■ **Task directions**
Copy every line of the listing below character for character, but leave the pictures out.

┌─ Provided records

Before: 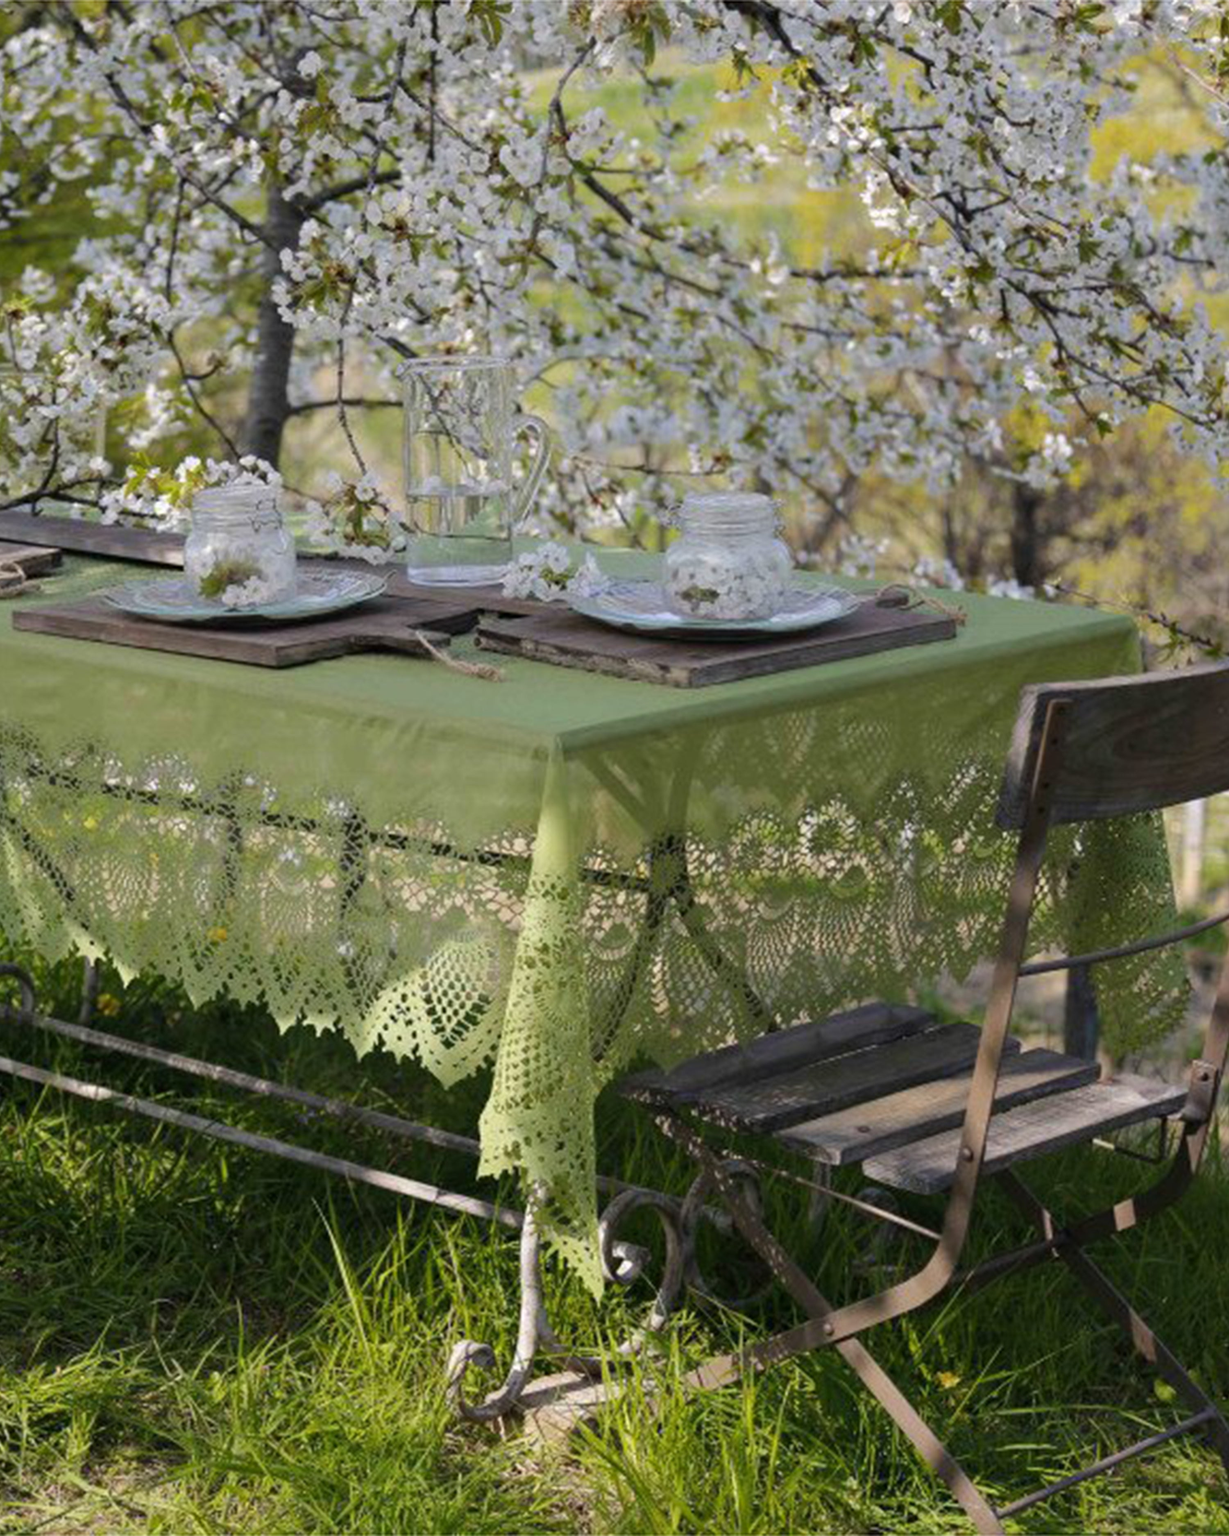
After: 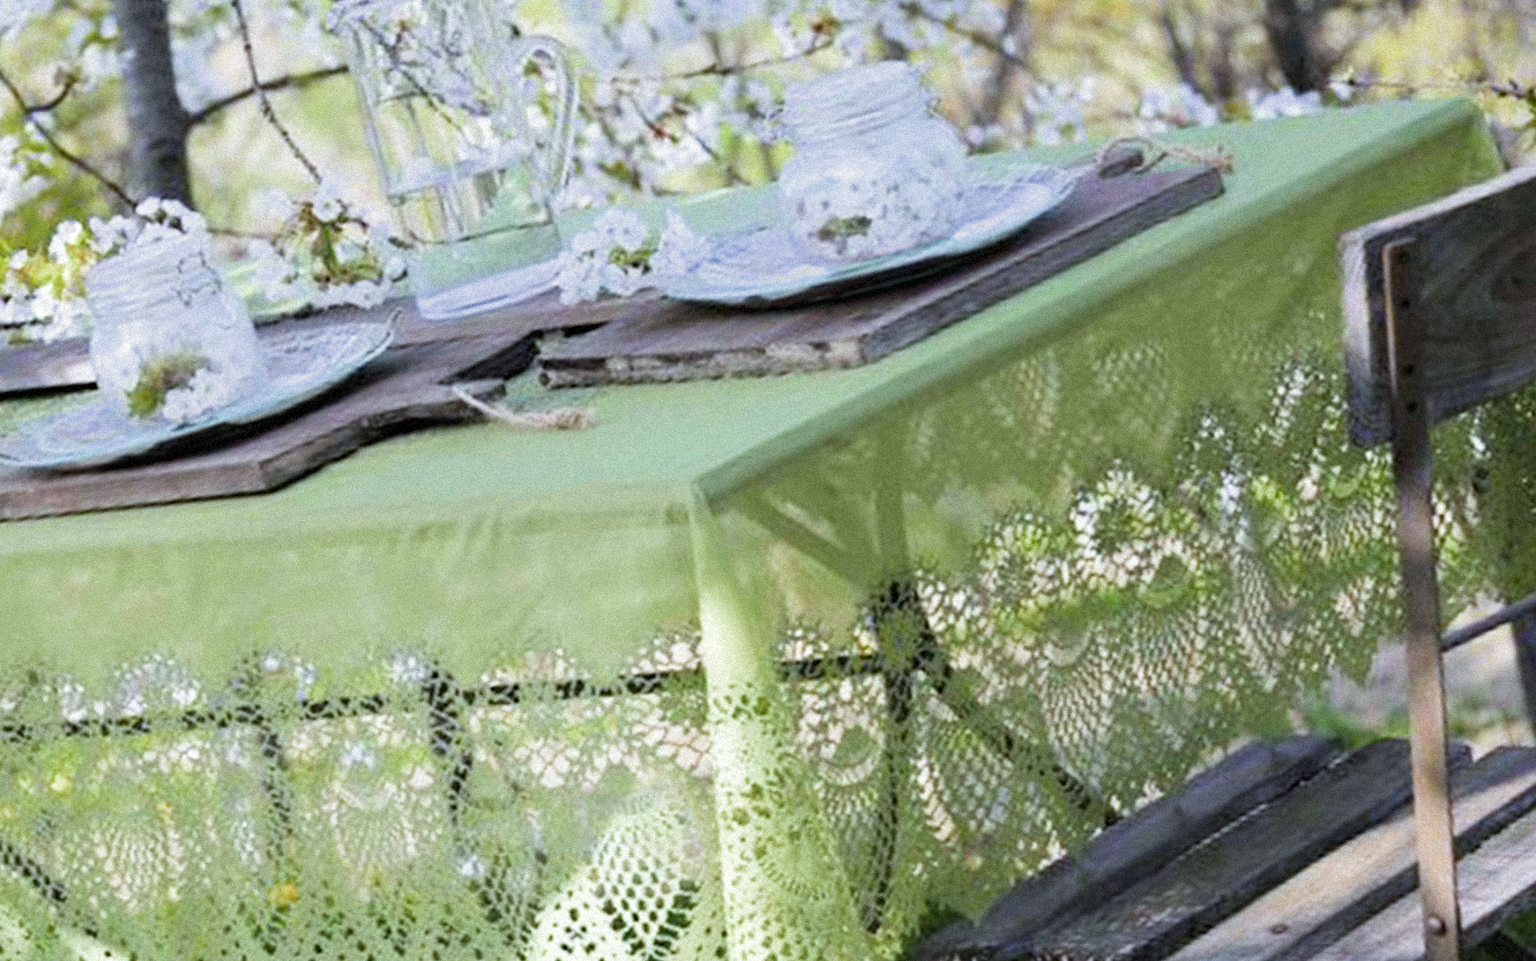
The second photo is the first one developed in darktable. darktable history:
filmic rgb: middle gray luminance 9.23%, black relative exposure -10.55 EV, white relative exposure 3.45 EV, threshold 6 EV, target black luminance 0%, hardness 5.98, latitude 59.69%, contrast 1.087, highlights saturation mix 5%, shadows ↔ highlights balance 29.23%, add noise in highlights 0, color science v3 (2019), use custom middle-gray values true, iterations of high-quality reconstruction 0, contrast in highlights soft, enable highlight reconstruction true
crop: left 7.856%, top 11.836%, right 10.12%, bottom 15.387%
rotate and perspective: rotation -14.8°, crop left 0.1, crop right 0.903, crop top 0.25, crop bottom 0.748
grain: strength 35%, mid-tones bias 0%
white balance: red 0.931, blue 1.11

└─

■ **Completed exercise**
Before: 
After: 
The second photo is the first one developed in darktable. darktable history:
filmic rgb: middle gray luminance 9.23%, black relative exposure -10.55 EV, white relative exposure 3.45 EV, threshold 6 EV, target black luminance 0%, hardness 5.98, latitude 59.69%, contrast 1.087, highlights saturation mix 5%, shadows ↔ highlights balance 29.23%, add noise in highlights 0, color science v3 (2019), use custom middle-gray values true, iterations of high-quality reconstruction 0, contrast in highlights soft, enable highlight reconstruction true
crop: left 7.856%, top 11.836%, right 10.12%, bottom 15.387%
rotate and perspective: rotation -14.8°, crop left 0.1, crop right 0.903, crop top 0.25, crop bottom 0.748
grain: strength 35%, mid-tones bias 0%
white balance: red 0.931, blue 1.11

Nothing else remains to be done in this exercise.